Every line of the records must be repeated exactly; pictures stay out.
- Opening Delimiter -
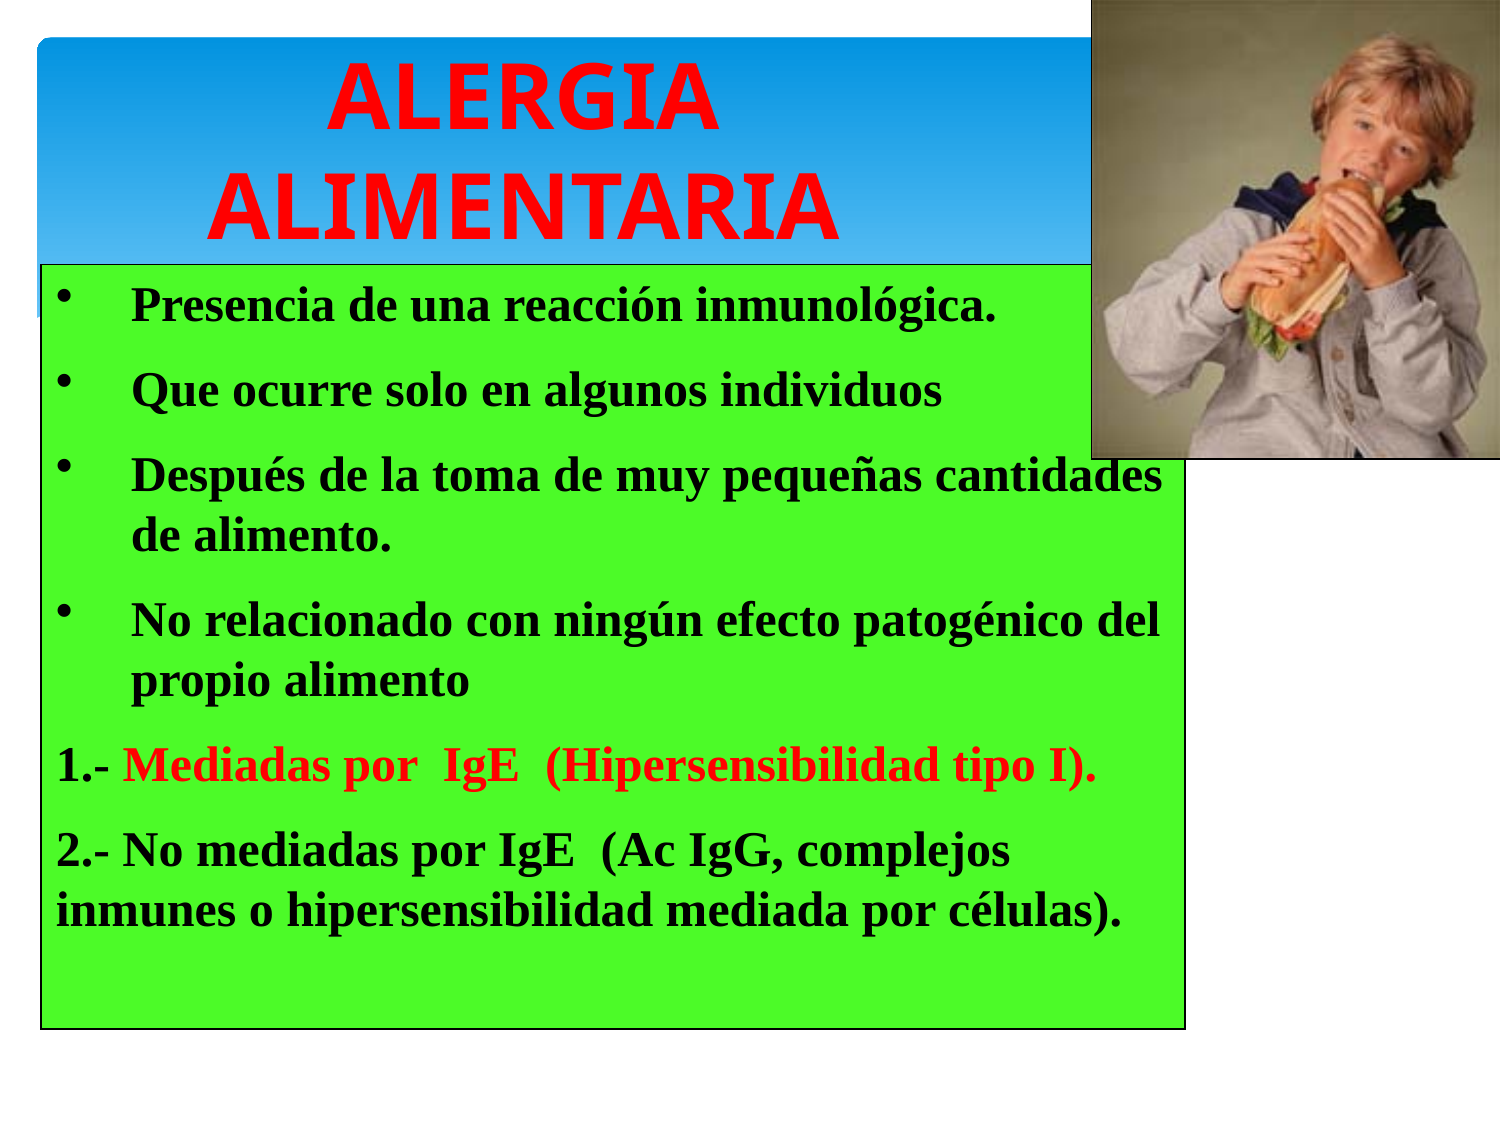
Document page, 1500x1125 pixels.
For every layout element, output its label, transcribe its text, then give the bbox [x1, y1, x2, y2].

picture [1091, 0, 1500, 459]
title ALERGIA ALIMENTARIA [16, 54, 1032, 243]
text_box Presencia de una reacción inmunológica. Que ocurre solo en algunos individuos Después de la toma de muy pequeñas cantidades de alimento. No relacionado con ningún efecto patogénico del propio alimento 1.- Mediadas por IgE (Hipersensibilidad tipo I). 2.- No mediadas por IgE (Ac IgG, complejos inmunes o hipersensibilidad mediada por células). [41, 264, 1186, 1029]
- Closing Delimiter -
# Answer area:
Document page, 1500x1125 pixels.
For every layout element, output its label, transcribe its text, then give the bbox [x1, y1, x2, y2].

picture [1091, 0, 1500, 459]
title ALERGIA ALIMENTARIA [16, 54, 1032, 243]
text_box Presencia de una reacción inmunológica. Que ocurre solo en algunos individuos Después de la toma de muy pequeñas cantidades de alimento. No relacionado con ningún efecto patogénico del propio alimento 1.- Mediadas por IgE (Hipersensibilidad tipo I). 2.- No mediadas por IgE (Ac IgG, complejos inmunes o hipersensibilidad mediada por células). [41, 264, 1186, 1029]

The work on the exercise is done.